I want to dig into a lot of these different business models, but there’s one thing that you said that caught my attention, which is that you launched the new fund in April of last year, given how you’re making concentrated bets. I guess I’m just curious what it was like actually launching the fund at that time period and whether or not, I’m not sure how to phrase this, but you know, if you’re only investing in six companies, it feels like a lot of pressure, particularly at a time when people were talking about how this was an unprecedented crisis, no one really knew what was going to happen. There was a lot of uncertainty about the future. How did you actually go about doing that and deciding on where to place the new money?
Yeah. So there were, so just to be clear, I remember we made six private investments over the last year. So the sixth number was the number of private investments over the last 14 months. We, you know, on the public side, we typically invest between eight and 12 companies at a point in time. And everything is all, it’s all about risk reward at a point in time in a specific company. So our business model, Tracy, it’s very different compared to the average fund where in the average fund I worked in the average fund, I know off you tend to become what I called an ambulance to the week. So you’ve got to pitch ideas every couple of weeks, and then you pitch it to your PM and hopefully it goes to your book. We have we’ve taken the opposite business model is something I learned at Altimeter.

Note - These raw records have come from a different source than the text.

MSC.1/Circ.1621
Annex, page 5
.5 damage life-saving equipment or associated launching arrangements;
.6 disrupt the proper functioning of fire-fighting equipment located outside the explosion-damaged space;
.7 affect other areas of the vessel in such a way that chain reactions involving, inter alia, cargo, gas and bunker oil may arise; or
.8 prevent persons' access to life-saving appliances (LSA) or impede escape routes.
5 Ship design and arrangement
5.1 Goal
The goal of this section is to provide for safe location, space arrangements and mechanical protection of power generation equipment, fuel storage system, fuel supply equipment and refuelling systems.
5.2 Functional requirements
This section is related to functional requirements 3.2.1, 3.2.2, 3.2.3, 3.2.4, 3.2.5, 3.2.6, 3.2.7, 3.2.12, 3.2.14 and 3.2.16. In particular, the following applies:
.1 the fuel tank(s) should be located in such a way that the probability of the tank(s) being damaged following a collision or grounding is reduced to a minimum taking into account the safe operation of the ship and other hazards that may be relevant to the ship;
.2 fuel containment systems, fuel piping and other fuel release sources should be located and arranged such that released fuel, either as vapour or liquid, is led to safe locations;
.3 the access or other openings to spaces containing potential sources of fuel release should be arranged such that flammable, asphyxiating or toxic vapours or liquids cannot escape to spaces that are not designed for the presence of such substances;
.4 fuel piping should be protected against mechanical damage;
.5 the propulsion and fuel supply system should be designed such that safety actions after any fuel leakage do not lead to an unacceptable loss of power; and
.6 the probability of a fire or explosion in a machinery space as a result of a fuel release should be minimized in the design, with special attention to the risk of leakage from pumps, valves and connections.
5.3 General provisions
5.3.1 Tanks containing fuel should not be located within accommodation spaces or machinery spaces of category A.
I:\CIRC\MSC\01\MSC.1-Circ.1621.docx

When our boss, prior to this as a firm, we only cover between 40 and 60 stocks. And I have an analyst team of four people now, and every analyst covers between 12, let’s say between 10 and 12 stocks, how do we pick these stocks? Because that’s a collective knowledge of, you know, four or five of us between us have, you know, 40 years or 30 years of experience, right? So you kind of know where the world is going to. And the expectation per analyst is to become amongst the world’s best analysts in those 10 or 12 stocks. And we have a very kind of like common format and the way we think about our driver trees, the way we build our models, the way we think about valuation. And so as a PM my analyst team makes it really easy for me to pick and choose between companies based on the risk reward at a point in time.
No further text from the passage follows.